:: Material provided
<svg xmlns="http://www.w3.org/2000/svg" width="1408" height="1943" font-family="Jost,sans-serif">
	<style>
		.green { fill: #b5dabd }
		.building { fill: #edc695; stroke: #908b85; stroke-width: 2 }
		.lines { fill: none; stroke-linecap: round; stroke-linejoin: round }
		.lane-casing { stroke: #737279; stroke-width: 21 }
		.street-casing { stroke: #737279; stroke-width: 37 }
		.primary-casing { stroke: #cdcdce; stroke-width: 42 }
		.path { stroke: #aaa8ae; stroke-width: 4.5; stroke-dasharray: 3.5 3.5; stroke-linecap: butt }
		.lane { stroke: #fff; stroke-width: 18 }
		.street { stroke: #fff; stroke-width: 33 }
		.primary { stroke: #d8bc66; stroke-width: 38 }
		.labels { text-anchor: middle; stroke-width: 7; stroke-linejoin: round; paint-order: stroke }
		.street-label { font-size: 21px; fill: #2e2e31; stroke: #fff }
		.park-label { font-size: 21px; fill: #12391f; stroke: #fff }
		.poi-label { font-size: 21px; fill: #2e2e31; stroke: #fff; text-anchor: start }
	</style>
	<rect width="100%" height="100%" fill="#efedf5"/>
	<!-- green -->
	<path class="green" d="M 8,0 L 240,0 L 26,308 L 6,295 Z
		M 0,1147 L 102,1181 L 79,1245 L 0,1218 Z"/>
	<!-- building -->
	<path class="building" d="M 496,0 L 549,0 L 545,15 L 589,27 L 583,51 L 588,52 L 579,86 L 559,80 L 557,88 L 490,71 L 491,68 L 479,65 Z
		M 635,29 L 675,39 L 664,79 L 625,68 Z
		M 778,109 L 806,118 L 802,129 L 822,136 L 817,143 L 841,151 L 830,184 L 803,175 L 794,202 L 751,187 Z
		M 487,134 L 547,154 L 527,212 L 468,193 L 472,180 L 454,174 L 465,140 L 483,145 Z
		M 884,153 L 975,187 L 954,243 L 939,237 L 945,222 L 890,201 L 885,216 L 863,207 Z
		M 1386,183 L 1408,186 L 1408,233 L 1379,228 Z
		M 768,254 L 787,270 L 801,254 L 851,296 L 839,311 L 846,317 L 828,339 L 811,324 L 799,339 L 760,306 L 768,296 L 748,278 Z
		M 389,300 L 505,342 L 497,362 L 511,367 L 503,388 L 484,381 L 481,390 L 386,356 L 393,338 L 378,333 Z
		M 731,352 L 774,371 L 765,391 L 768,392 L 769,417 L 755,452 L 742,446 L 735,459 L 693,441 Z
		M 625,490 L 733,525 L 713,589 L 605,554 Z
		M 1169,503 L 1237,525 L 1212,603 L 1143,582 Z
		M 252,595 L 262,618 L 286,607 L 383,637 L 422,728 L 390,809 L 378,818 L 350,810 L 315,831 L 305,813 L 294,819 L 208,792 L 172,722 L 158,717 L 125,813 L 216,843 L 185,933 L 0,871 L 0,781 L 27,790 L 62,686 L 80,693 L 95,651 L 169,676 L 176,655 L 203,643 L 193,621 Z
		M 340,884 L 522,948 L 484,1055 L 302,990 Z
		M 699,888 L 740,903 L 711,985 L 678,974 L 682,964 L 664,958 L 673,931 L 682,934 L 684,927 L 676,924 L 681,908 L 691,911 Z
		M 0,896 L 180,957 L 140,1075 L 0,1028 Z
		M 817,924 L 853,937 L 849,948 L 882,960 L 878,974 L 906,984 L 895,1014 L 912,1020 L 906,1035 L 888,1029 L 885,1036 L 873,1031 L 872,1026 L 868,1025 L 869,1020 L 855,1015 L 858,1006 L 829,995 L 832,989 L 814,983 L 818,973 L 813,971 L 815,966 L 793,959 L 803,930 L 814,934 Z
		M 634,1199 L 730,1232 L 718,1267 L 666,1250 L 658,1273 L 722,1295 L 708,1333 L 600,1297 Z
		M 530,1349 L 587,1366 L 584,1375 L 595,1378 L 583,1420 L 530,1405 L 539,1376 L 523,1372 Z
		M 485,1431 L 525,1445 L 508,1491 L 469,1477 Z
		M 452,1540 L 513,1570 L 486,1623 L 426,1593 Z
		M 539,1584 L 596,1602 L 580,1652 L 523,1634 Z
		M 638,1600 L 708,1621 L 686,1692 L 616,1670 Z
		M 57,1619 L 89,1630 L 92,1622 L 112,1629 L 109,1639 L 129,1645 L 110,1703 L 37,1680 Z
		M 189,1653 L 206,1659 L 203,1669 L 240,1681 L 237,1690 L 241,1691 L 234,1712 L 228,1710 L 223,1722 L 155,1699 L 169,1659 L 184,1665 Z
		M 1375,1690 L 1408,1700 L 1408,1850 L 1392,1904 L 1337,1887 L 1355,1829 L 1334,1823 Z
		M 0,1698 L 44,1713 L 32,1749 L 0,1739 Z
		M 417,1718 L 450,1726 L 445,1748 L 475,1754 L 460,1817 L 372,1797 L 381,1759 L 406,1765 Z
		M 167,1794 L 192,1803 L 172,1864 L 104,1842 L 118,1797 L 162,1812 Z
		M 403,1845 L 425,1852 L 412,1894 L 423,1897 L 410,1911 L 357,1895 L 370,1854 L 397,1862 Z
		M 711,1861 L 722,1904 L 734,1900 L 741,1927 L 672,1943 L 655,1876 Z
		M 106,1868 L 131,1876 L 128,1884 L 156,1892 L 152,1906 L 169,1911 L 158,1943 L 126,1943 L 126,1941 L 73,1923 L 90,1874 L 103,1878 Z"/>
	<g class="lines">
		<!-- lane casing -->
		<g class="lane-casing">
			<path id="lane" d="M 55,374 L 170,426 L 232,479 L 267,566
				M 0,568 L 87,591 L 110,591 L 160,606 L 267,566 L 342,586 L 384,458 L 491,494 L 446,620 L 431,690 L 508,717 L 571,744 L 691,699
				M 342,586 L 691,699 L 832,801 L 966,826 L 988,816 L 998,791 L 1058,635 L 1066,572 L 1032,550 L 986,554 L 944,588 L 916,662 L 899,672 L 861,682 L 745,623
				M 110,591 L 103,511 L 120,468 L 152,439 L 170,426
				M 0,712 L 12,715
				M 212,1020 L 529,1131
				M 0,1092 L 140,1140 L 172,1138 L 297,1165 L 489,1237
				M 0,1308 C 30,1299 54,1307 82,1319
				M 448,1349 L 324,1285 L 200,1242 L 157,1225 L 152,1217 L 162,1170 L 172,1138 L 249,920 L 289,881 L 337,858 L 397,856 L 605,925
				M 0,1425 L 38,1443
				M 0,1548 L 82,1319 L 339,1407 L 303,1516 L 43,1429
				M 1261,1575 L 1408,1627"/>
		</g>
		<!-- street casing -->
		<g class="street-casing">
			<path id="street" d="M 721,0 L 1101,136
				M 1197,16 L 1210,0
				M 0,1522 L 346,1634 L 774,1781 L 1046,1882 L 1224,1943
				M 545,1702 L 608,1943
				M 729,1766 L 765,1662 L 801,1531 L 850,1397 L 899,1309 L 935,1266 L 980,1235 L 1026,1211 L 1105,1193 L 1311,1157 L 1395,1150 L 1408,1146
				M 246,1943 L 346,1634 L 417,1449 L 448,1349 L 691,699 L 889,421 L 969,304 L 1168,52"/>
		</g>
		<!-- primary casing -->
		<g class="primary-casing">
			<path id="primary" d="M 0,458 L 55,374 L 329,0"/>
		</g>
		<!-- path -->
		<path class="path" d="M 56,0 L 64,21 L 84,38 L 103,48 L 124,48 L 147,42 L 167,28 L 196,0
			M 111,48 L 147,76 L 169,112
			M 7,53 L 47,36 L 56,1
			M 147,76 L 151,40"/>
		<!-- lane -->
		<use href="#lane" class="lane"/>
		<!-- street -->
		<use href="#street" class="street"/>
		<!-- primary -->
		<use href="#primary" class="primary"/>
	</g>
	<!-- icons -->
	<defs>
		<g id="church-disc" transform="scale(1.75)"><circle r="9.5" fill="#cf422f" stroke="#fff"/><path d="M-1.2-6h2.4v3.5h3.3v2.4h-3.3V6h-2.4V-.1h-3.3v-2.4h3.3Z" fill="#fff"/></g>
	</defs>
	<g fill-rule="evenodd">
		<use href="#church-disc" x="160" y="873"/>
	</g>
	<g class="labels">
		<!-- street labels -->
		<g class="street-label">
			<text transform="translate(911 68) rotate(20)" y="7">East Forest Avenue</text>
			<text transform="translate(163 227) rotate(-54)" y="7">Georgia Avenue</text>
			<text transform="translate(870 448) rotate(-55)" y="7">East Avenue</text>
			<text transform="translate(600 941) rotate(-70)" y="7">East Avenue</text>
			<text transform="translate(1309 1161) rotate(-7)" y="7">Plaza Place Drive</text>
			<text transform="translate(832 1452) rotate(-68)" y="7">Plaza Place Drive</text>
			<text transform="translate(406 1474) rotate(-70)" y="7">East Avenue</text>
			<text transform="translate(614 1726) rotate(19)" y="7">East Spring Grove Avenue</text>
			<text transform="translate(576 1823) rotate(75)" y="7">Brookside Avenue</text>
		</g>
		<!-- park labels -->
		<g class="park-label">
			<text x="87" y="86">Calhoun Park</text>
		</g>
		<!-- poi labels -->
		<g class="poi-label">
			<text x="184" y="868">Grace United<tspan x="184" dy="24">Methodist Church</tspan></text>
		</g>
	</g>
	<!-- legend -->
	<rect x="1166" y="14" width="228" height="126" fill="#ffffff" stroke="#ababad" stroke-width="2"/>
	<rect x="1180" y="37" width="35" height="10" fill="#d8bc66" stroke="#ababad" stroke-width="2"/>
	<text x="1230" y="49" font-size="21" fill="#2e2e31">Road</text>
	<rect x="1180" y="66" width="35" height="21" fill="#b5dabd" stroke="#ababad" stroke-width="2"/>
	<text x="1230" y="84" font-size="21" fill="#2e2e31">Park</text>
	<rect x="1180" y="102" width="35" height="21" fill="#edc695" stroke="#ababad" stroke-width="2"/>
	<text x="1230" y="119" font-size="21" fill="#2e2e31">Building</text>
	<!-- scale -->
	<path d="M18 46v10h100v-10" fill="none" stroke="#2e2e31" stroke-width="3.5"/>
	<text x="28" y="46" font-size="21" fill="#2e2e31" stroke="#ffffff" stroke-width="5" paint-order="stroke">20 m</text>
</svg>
::::
• What to do: Find the word "none" in the entries above and gather every line that holds it.

• Output for this exercise:
		.lines { fill: none; stroke-linecap: round; stroke-linejoin: round }
	<path d="M18 46v10h100v-10" fill="none" stroke="#2e2e31" stroke-width="3.5"/>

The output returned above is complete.